The goal of TidyDensity is to make working with random numbers from different distributions easy. All tidy_
distribution functions provide the following components:
- [
r_
] - [
d_
] - [
q_
] - [
p_
]
Installation
You can install the released version of TidyDensity from CRAN with:
install.packages("TidyDensity")
And the development version from GitHub with:
# install.packages("devtools")
devtools::install_github("spsanderson/TidyDensity")
Example
This is a basic example which shows you how to solve a common problem:
library(TidyDensity)
library(dplyr)
library(ggplot2)
tidy_normal()
#> # A tibble: 50 × 7
#> sim_number x y dx dy p q
#> <fct> <int> <dbl> <dbl> <dbl> <dbl> <dbl>
#> 1 1 1 2.01 -2.88 0.000255 0.5 Inf
#> 2 1 2 -0.636 -2.76 0.000670 0.508 -0.512
#> 3 1 3 -0.317 -2.64 0.00159 0.516 -0.284
#> 4 1 4 -0.319 -2.51 0.00339 0.524 -0.285
#> 5 1 5 1.01 -2.39 0.00661 0.533 0.631
#> 6 1 6 -0.0143 -2.27 0.0118 0.541 -0.0809
#> 7 1 7 -0.431 -2.15 0.0197 0.549 -0.363
#> 8 1 8 0.430 -2.03 0.0309 0.557 0.214
#> 9 1 9 0.504 -1.90 0.0464 0.565 0.264
#> 10 1 10 -1.18 -1.78 0.0675 0.573 -0.993
#> # … with 40 more rows
An example plot of the tidy_normal
data.
tn <- tidy_normal(.n = 100, .num_sims = 6)
tidy_autoplot(tn, .plot_type = "density")
tidy_autoplot(tn, .plot_type = "quantile")
tidy_autoplot(tn, .plot_type = "probability")
tidy_autoplot(tn, .plot_type = "qq")
We can also take a look at the plots when the number of simulations is greater than nine. This will automatically turn off the legend as it will become too noisy.
tn <- tidy_normal(.n = 100, .num_sims = 20)
tidy_autoplot(tn, .plot_type = "density")
tidy_autoplot(tn, .plot_type = "quantile")
tidy_autoplot(tn, .plot_type = "probability")
tidy_autoplot(tn, .plot_type = "qq")
-=-=-=-=-
◆ Exercises to complete
A. Which values does the TidyDensity page pass to the .plot_type argument of tidy_autoplot()?
B. How would you sum up the TidyDensity page in two sentences?
C. Can you copy the TidyDensity page from "We can also" up to and including "100, .num_sims = 20)"?

◆ Data supplied
-=-=-=-=-
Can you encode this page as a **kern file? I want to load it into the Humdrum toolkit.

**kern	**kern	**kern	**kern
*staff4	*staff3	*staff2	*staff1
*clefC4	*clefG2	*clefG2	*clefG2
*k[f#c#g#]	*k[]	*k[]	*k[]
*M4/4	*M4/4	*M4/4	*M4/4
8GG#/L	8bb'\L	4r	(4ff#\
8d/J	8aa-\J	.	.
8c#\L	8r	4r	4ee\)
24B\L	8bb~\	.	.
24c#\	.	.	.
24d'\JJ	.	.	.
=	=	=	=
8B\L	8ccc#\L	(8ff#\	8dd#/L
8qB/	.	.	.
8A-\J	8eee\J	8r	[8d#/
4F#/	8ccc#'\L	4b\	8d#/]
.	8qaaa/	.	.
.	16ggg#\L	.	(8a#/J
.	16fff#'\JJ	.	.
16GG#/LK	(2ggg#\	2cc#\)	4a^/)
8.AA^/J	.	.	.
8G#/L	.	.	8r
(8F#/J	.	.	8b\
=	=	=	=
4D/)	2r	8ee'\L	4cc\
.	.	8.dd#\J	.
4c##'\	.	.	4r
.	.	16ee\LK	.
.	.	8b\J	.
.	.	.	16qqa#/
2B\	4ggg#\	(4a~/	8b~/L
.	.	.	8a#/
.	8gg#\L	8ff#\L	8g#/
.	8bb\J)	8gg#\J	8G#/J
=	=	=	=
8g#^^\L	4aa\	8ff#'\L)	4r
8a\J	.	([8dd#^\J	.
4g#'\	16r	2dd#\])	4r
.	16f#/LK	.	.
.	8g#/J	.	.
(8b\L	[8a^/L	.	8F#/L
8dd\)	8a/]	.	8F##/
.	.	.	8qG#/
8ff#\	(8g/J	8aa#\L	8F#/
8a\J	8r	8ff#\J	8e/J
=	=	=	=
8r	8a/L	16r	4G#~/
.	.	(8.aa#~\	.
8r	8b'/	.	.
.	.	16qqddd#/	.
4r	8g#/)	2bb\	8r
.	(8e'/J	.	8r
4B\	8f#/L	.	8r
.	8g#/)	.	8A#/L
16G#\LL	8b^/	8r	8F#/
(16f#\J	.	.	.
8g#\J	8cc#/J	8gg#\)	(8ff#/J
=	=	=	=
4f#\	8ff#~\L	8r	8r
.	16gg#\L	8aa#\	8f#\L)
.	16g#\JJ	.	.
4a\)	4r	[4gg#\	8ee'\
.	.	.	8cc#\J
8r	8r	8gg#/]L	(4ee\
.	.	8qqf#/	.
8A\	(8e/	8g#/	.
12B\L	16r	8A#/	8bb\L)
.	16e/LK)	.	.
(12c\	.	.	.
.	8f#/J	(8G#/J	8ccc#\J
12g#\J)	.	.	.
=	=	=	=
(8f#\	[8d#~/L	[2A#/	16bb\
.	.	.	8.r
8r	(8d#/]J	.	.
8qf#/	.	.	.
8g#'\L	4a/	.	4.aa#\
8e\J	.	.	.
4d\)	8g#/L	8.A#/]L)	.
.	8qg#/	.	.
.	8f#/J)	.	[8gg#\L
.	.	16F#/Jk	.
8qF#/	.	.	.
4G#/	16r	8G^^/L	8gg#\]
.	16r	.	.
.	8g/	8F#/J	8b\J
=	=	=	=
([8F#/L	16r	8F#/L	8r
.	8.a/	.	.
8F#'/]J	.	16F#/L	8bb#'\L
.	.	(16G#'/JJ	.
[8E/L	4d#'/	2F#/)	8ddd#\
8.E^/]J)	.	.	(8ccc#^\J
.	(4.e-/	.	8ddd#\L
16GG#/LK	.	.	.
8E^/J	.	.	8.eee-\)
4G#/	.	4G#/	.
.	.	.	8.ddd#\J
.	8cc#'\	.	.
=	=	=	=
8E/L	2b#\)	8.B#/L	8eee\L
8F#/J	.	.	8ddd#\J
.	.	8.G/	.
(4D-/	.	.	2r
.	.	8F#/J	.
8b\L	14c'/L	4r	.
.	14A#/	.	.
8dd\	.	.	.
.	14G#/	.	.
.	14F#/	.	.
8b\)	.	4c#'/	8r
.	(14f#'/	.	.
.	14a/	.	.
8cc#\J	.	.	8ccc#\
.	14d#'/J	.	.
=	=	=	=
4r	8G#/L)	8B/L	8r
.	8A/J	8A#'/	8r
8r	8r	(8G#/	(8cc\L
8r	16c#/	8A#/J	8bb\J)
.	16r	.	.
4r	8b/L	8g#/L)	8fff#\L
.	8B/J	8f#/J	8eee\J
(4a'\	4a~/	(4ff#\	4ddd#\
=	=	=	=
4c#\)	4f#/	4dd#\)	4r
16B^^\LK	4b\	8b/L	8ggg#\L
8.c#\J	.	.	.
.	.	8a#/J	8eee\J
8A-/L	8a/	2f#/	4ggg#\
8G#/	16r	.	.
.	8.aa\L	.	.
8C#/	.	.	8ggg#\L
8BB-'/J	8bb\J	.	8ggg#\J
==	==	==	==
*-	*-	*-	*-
-=-=-=-=-
◆ Solved problems
A.
- "density"
- "quantile"
- "probability"
- "qq"

B. TidyDensity aims to make working with random numbers from different distributions easy, and it can be installed from CRAN or, in its development version, from GitHub. The page shows tidy_normal() returning a tibble of simulated data and uses tidy_autoplot() to draw density, quantile, probability and qq plots, noting that the legend is turned off automatically when there are more than nine simulations.

C.
We can also take a look at the plots when the number of simulations is greater than nine. This will automatically turn off the legend as it will become too noisy.
tn <- tidy_normal(.n = 100, .num_sims = 20)